# WHAT NEEDS TO BE DONE:
Whatever pictures appear, omit them, and repeat the data below exactly.

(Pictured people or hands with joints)
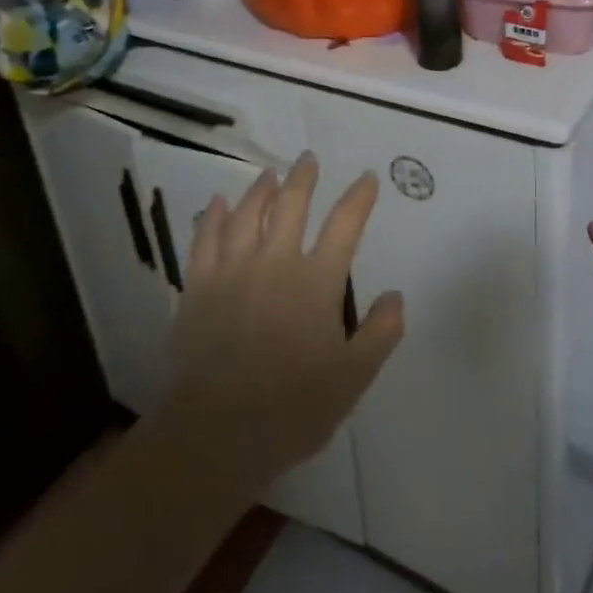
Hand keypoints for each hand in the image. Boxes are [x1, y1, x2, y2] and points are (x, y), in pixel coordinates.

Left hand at [159, 155, 403, 492]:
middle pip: (291, 205)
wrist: (216, 434)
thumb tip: (395, 295)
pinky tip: (217, 203)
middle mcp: (275, 262)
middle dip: (303, 177)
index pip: (345, 224)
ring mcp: (232, 271)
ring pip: (246, 214)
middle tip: (308, 158)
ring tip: (269, 174)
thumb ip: (380, 333)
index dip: (359, 197)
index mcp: (316, 281)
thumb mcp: (353, 377)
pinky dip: (212, 216)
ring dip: (260, 189)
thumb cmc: (292, 408)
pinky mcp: (198, 287)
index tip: (367, 177)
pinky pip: (205, 238)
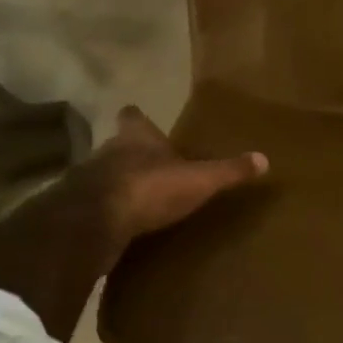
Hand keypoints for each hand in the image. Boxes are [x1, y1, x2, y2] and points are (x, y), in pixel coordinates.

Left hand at [85, 106, 268, 261]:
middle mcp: (108, 152)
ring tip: (141, 199)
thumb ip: (229, 171)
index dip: (137, 118)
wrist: (93, 223)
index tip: (140, 119)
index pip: (133, 117)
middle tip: (153, 165)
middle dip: (134, 154)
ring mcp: (88, 182)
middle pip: (119, 146)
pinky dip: (109, 214)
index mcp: (136, 137)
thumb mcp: (199, 179)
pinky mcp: (78, 212)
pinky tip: (123, 226)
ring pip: (105, 175)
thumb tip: (264, 159)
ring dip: (120, 184)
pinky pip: (97, 208)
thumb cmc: (149, 188)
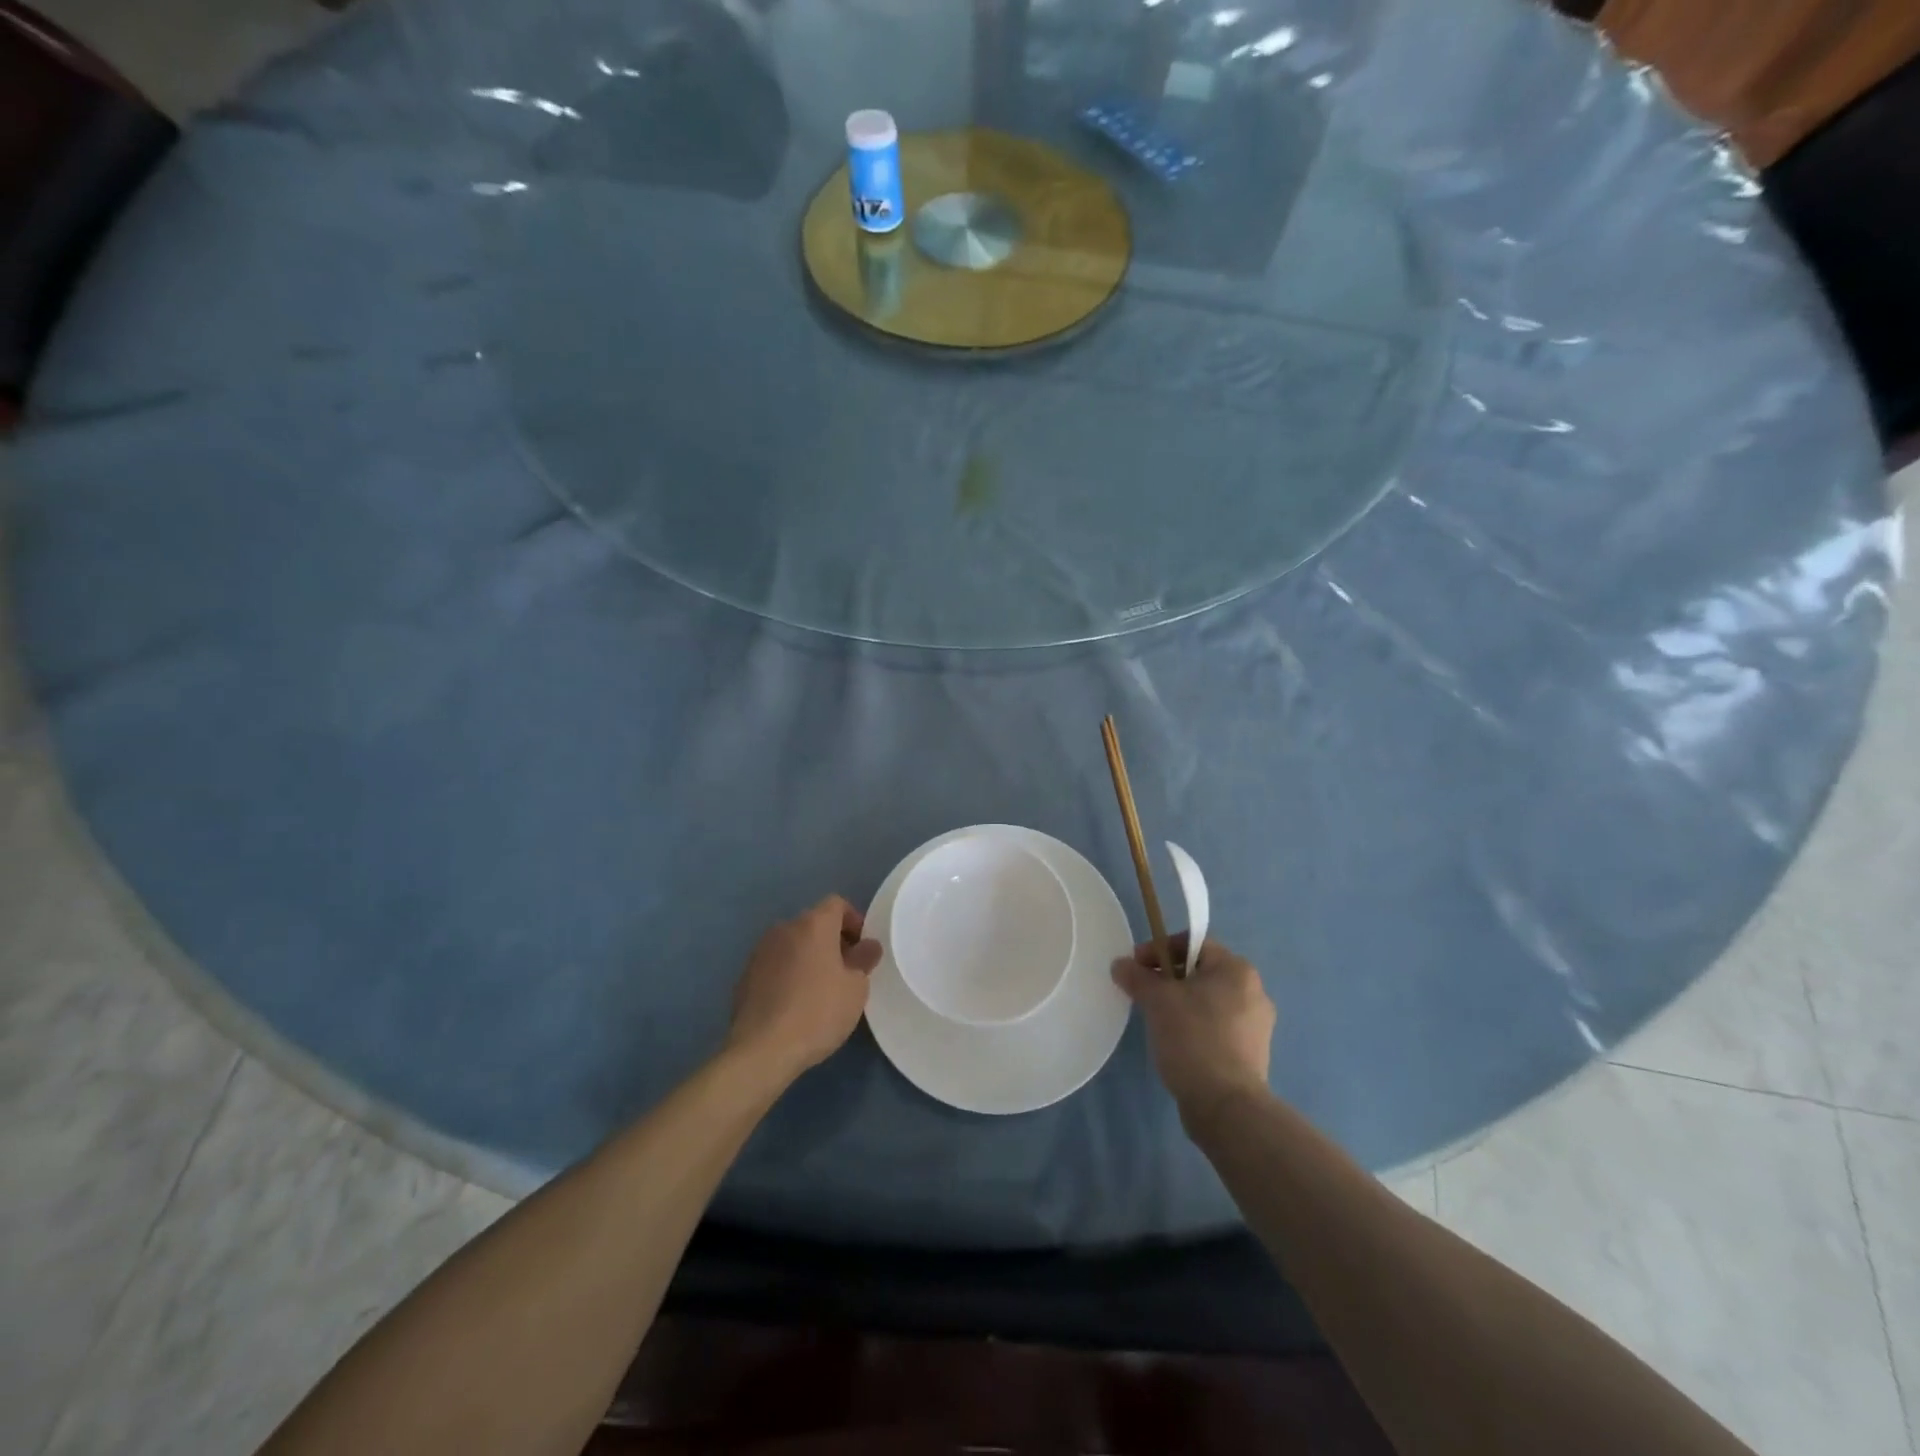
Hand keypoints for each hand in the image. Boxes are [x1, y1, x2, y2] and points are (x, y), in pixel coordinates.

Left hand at [726, 896, 882, 1081]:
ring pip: (792, 944)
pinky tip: (794, 1004)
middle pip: (813, 923)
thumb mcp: (856, 988)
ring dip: (809, 957)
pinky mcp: (745, 976)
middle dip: (832, 941)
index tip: (862, 948)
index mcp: (813, 924)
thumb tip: (867, 946)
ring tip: (820, 989)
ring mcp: (760, 951)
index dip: (854, 920)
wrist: (762, 1050)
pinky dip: (788, 974)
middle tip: (846, 971)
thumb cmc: (818, 1012)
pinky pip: (775, 965)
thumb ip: (864, 959)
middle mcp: (784, 929)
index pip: (836, 904)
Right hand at [1112, 934, 1275, 1119]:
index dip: (1160, 949)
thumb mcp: (1157, 1000)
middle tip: (1142, 992)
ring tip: (1156, 1019)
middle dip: (1168, 978)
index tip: (1136, 967)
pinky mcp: (1252, 1053)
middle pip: (1201, 971)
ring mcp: (1256, 1025)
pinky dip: (1195, 1026)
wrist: (1227, 1106)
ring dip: (1180, 1003)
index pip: (1193, 943)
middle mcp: (1254, 991)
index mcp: (1236, 970)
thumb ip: (1137, 976)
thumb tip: (1120, 965)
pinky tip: (1176, 1043)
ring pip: (1209, 1000)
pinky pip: (1217, 1026)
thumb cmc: (1193, 1039)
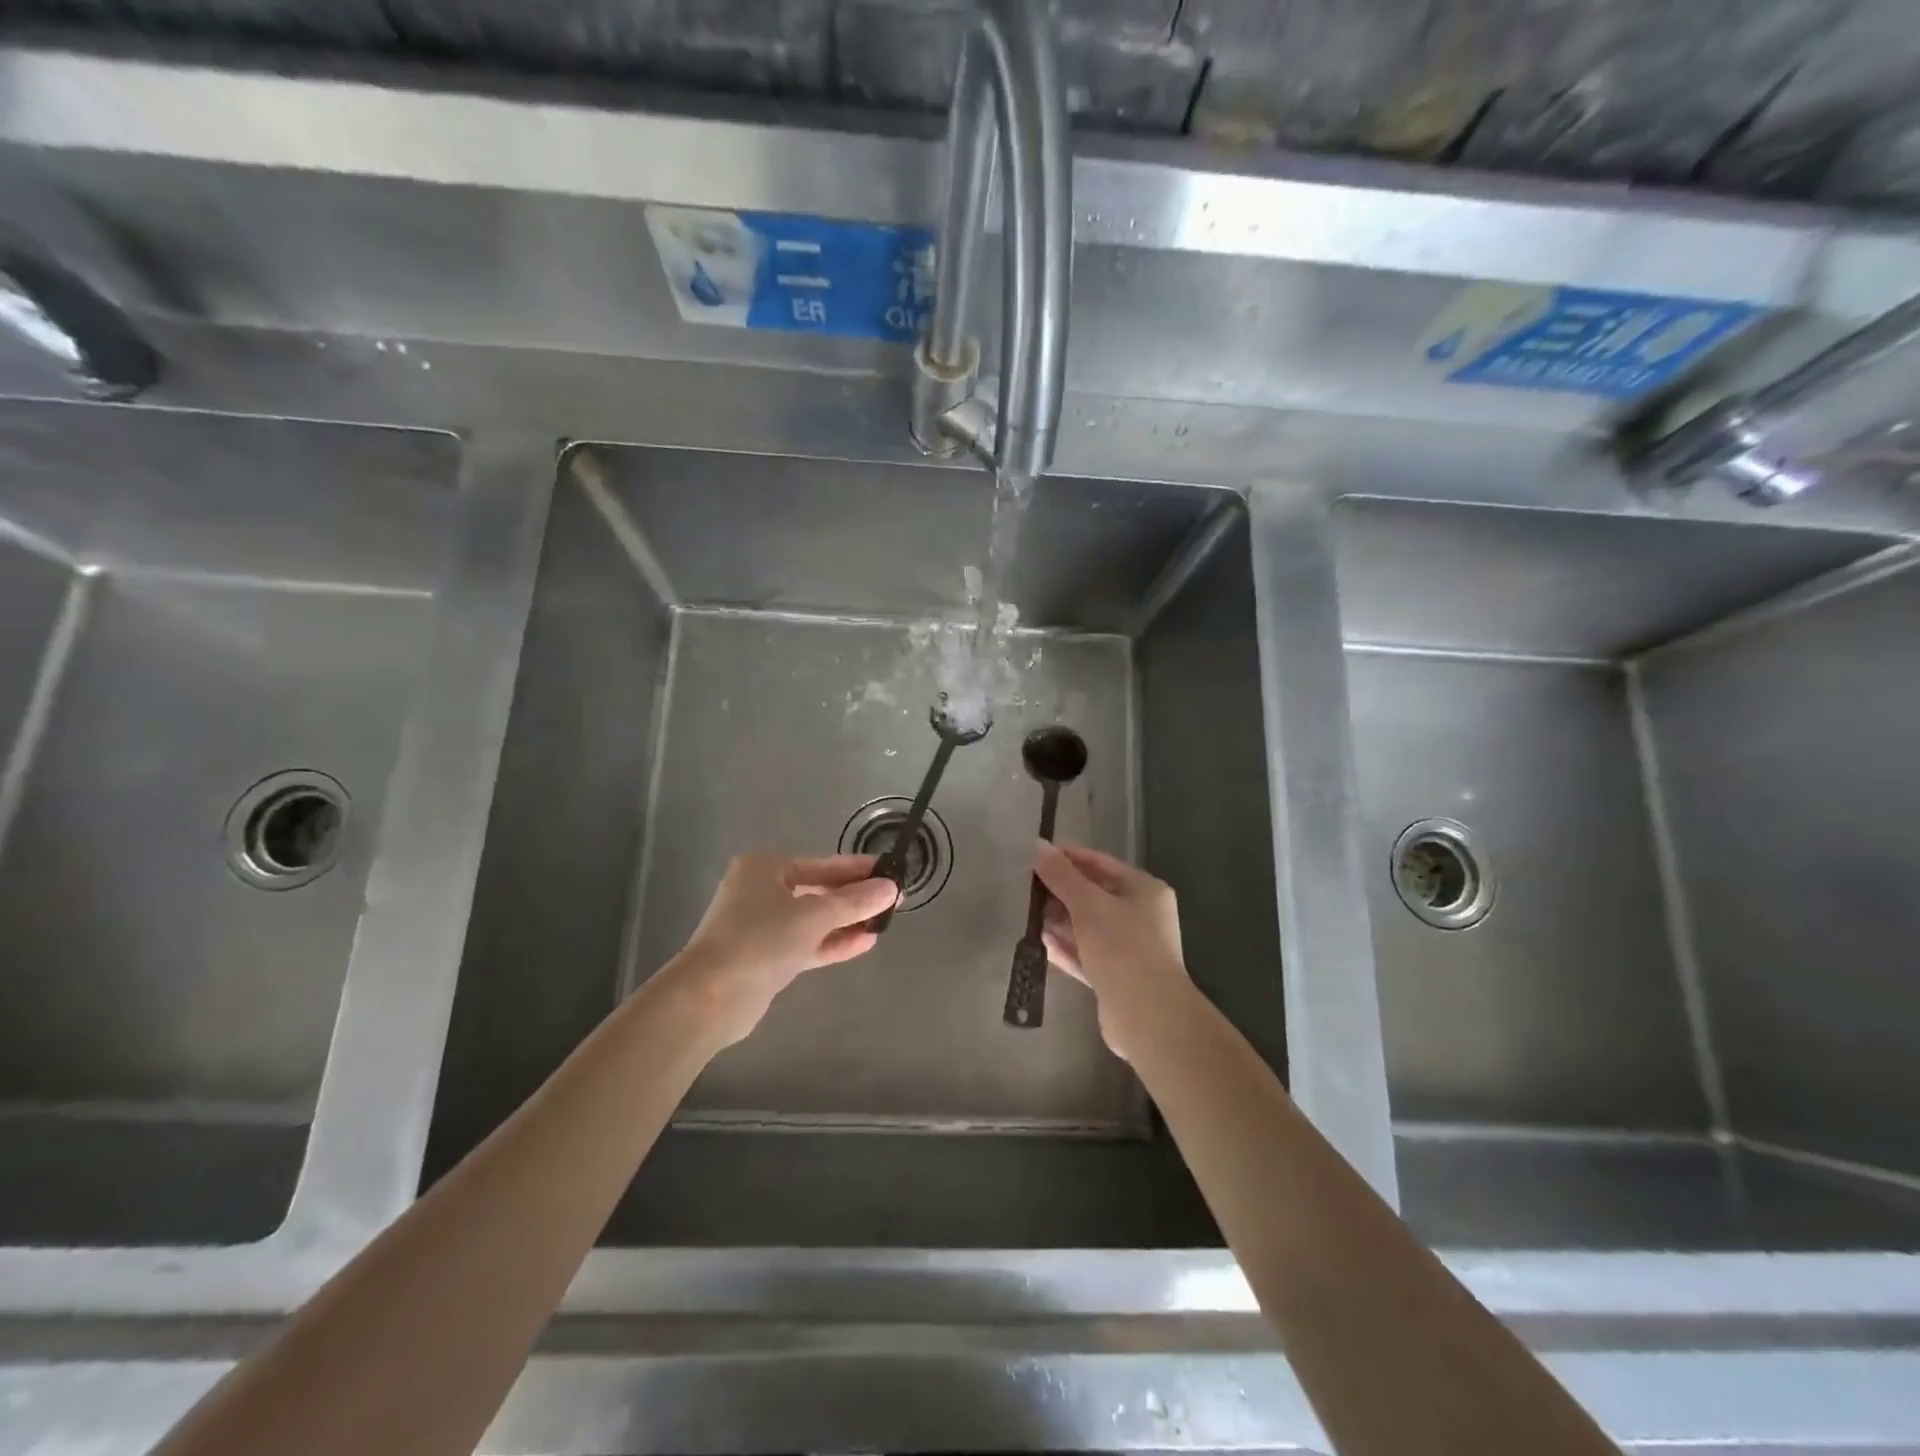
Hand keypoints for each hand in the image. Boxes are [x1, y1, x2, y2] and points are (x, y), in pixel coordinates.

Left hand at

# ANSWER:
Hand keypoints for each hand in the image. Boxes are [x1, y1, x2, y2] and points are (x, y), in pixel coordinates.

Left hand at [159, 155, 403, 492]:
middle pip: (291, 205)
wrist: (216, 434)
thumb tip: (395, 295)
pinky tip: (217, 203)
middle mcp: (275, 262)
middle dip: (303, 177)
index pip: (345, 224)
ring mcp: (232, 271)
ring pip: (246, 214)
middle tip: (308, 158)
ring tip: (269, 174)
thumb ip: (380, 333)
index dip: (359, 197)
index mcp: (316, 281)
thumb mcp: (353, 377)
pinky dip: (212, 216)
ring dip: (260, 189)
thumb cmc: (292, 408)
pinky mcp: (198, 287)
index tip: (367, 177)
pinky pip: (205, 238)
Hand keypoints for each hand in the image. Boxes are [x1, y1, x2, y2] and points are (x, y), in pixel coordinates.

Left hand at [85, 106, 268, 261]:
middle mcp: (108, 152)
ring tip: (141, 199)
thumb ip: (229, 171)
index dip: (137, 118)
wrist: (93, 223)
index tip: (140, 119)
index pip: (133, 117)
middle tip: (153, 165)
middle dip: (134, 154)
ring mcp: (88, 182)
middle pip: (119, 146)
pinky dip: (109, 214)
index mcp: (136, 137)
thumb mcp: (199, 179)
pinky mcp: (78, 212)
pinky tip: (123, 226)
ring pip: (105, 175)
thumb tip: (264, 159)
ring dip: (120, 184)
pinky pip: (97, 208)
thumb cmc: (149, 188)
Hand keypoints for each hand in the image. Boxes are [x1, y1, x2, y2] and points are (x, y), in pixel coordinates.

Left hand at [726, 896, 882, 1081]:
ring pip: (792, 944)
pinky tip: (794, 1004)
middle pip: (813, 923)
thumb mcp: (856, 988)
ring dip: (809, 957)
pinky mcp: (745, 976)
middle dip: (832, 941)
index tip: (862, 948)
index mcp: (813, 924)
thumb tip: (867, 946)
ring tip: (820, 989)
ring mcp: (760, 951)
index dip: (854, 920)
wrist: (762, 1050)
pinky dip: (788, 974)
middle tip: (846, 971)
thumb cmc: (818, 1012)
pinky pip: (775, 965)
thumb ip: (864, 959)
middle mcp: (784, 929)
index pip: (836, 904)
Right hand at [1112, 934, 1275, 1119]:
index dip: (1160, 949)
thumb mcp: (1157, 1000)
middle tip: (1142, 992)
ring tip: (1156, 1019)
middle dip: (1168, 978)
index tip: (1136, 967)
pinky mcp: (1252, 1053)
middle pip: (1201, 971)
ring mcp: (1256, 1025)
pinky dip: (1195, 1026)
wrist: (1227, 1106)
ring dip: (1180, 1003)
index pip: (1193, 943)
middle mcp: (1254, 991)
index mcp: (1236, 970)
thumb ip: (1137, 976)
thumb tip: (1120, 965)
pinky tip: (1176, 1043)
ring pip: (1209, 1000)
pinky pip: (1217, 1026)
thumb cmc: (1193, 1039)
Hand keypoints for each hand in the image. Boxes are [x1, y1, x2, y2] and points are (x, y), in pixel coordinates.

Left hand at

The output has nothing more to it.